[Work instruction] I'd like the entries that follow repeated exactly, with the pictures left out.

___ Extracted entries ___

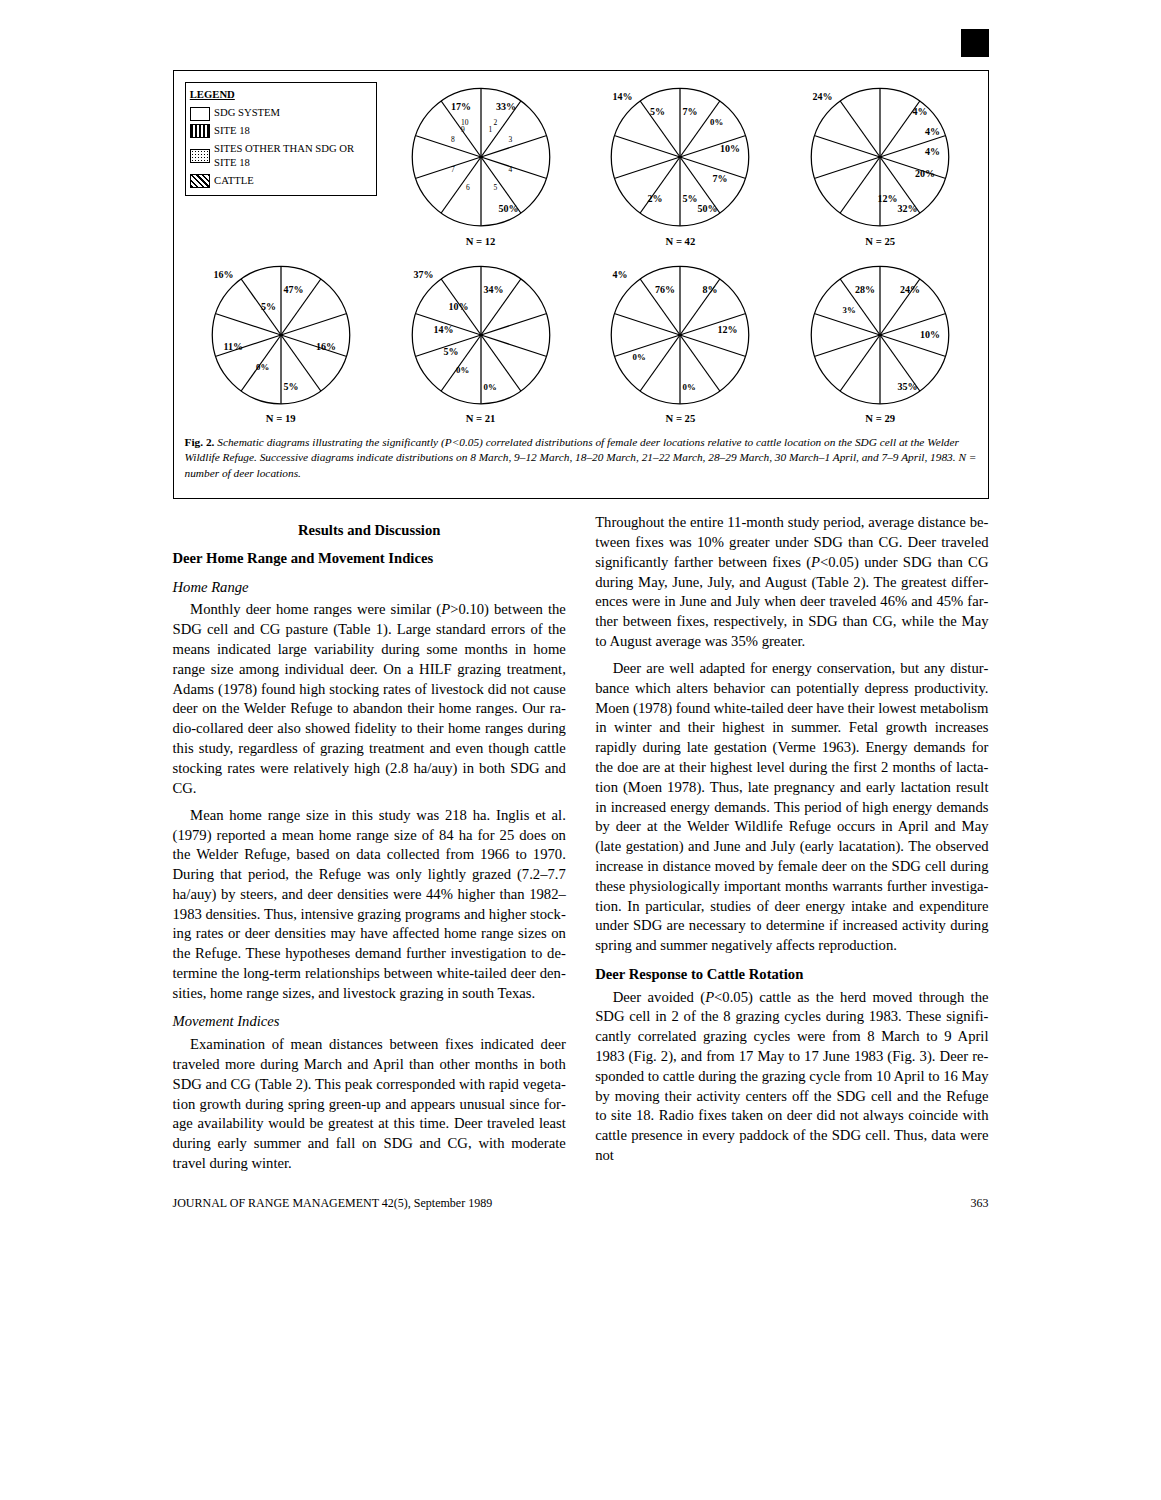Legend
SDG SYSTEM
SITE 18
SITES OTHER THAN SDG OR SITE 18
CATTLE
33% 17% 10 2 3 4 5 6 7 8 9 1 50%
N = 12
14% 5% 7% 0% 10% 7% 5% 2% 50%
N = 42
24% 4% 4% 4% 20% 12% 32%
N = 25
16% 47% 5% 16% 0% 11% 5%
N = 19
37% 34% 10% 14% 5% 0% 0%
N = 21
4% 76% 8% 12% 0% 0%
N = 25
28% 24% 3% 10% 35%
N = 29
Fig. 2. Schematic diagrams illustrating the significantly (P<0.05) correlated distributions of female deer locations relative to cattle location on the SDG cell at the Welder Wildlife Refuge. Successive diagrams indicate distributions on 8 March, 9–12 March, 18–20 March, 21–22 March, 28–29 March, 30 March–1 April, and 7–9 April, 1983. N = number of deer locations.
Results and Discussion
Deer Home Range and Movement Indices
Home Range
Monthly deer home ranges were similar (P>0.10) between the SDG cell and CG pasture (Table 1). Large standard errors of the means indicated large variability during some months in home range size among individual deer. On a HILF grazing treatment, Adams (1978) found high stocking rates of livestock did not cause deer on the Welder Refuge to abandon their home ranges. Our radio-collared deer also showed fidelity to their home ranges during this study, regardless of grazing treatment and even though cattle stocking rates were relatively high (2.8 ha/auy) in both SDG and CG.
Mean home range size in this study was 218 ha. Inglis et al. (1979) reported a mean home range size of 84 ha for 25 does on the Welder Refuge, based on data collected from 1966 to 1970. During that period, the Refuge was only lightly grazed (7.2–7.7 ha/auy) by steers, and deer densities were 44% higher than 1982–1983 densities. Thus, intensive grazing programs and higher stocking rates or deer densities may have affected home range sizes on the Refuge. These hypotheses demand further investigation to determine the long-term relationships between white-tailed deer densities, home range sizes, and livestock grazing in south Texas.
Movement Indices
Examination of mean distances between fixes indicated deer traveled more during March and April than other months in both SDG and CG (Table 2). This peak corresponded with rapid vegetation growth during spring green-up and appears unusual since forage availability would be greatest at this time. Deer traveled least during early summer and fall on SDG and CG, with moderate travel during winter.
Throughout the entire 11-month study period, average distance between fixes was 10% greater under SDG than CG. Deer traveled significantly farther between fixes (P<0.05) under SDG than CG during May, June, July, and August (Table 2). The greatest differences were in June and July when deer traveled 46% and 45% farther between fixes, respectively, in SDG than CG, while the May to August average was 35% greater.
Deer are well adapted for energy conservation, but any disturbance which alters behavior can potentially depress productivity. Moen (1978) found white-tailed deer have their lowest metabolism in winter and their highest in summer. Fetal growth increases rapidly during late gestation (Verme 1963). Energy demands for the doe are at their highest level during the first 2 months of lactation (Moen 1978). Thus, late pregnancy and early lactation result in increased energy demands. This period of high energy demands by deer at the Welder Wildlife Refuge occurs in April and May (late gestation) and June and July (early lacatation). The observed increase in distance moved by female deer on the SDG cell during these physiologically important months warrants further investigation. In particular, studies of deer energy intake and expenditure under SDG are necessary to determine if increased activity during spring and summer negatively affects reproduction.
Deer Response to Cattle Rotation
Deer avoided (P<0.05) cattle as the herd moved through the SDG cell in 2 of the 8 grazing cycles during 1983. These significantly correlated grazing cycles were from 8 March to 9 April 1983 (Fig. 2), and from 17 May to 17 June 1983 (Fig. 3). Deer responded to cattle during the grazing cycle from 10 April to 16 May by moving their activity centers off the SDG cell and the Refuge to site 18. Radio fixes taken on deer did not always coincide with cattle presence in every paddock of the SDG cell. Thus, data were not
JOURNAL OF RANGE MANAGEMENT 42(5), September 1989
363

___

[Solution for this exercise]
Legend
SDG SYSTEM
SITE 18
SITES OTHER THAN SDG OR SITE 18
CATTLE
33% 17% 10 2 3 4 5 6 7 8 9 1 50%
N = 12
14% 5% 7% 0% 10% 7% 5% 2% 50%
N = 42
24% 4% 4% 4% 20% 12% 32%
N = 25
16% 47% 5% 16% 0% 11% 5%
N = 19
37% 34% 10% 14% 5% 0% 0%
N = 21
4% 76% 8% 12% 0% 0%
N = 25
28% 24% 3% 10% 35%
N = 29
Fig. 2. Schematic diagrams illustrating the significantly (P<0.05) correlated distributions of female deer locations relative to cattle location on the SDG cell at the Welder Wildlife Refuge. Successive diagrams indicate distributions on 8 March, 9–12 March, 18–20 March, 21–22 March, 28–29 March, 30 March–1 April, and 7–9 April, 1983. N = number of deer locations.
Results and Discussion
Deer Home Range and Movement Indices
Home Range
Monthly deer home ranges were similar (P>0.10) between the SDG cell and CG pasture (Table 1). Large standard errors of the means indicated large variability during some months in home range size among individual deer. On a HILF grazing treatment, Adams (1978) found high stocking rates of livestock did not cause deer on the Welder Refuge to abandon their home ranges. Our radio-collared deer also showed fidelity to their home ranges during this study, regardless of grazing treatment and even though cattle stocking rates were relatively high (2.8 ha/auy) in both SDG and CG.
Mean home range size in this study was 218 ha. Inglis et al. (1979) reported a mean home range size of 84 ha for 25 does on the Welder Refuge, based on data collected from 1966 to 1970. During that period, the Refuge was only lightly grazed (7.2–7.7 ha/auy) by steers, and deer densities were 44% higher than 1982–1983 densities. Thus, intensive grazing programs and higher stocking rates or deer densities may have affected home range sizes on the Refuge. These hypotheses demand further investigation to determine the long-term relationships between white-tailed deer densities, home range sizes, and livestock grazing in south Texas.
Movement Indices
Examination of mean distances between fixes indicated deer traveled more during March and April than other months in both SDG and CG (Table 2). This peak corresponded with rapid vegetation growth during spring green-up and appears unusual since forage availability would be greatest at this time. Deer traveled least during early summer and fall on SDG and CG, with moderate travel during winter.
Throughout the entire 11-month study period, average distance between fixes was 10% greater under SDG than CG. Deer traveled significantly farther between fixes (P<0.05) under SDG than CG during May, June, July, and August (Table 2). The greatest differences were in June and July when deer traveled 46% and 45% farther between fixes, respectively, in SDG than CG, while the May to August average was 35% greater.
Deer are well adapted for energy conservation, but any disturbance which alters behavior can potentially depress productivity. Moen (1978) found white-tailed deer have their lowest metabolism in winter and their highest in summer. Fetal growth increases rapidly during late gestation (Verme 1963). Energy demands for the doe are at their highest level during the first 2 months of lactation (Moen 1978). Thus, late pregnancy and early lactation result in increased energy demands. This period of high energy demands by deer at the Welder Wildlife Refuge occurs in April and May (late gestation) and June and July (early lacatation). The observed increase in distance moved by female deer on the SDG cell during these physiologically important months warrants further investigation. In particular, studies of deer energy intake and expenditure under SDG are necessary to determine if increased activity during spring and summer negatively affects reproduction.
Deer Response to Cattle Rotation
Deer avoided (P<0.05) cattle as the herd moved through the SDG cell in 2 of the 8 grazing cycles during 1983. These significantly correlated grazing cycles were from 8 March to 9 April 1983 (Fig. 2), and from 17 May to 17 June 1983 (Fig. 3). Deer responded to cattle during the grazing cycle from 10 April to 16 May by moving their activity centers off the SDG cell and the Refuge to site 18. Radio fixes taken on deer did not always coincide with cattle presence in every paddock of the SDG cell. Thus, data were not
JOURNAL OF RANGE MANAGEMENT 42(5), September 1989
363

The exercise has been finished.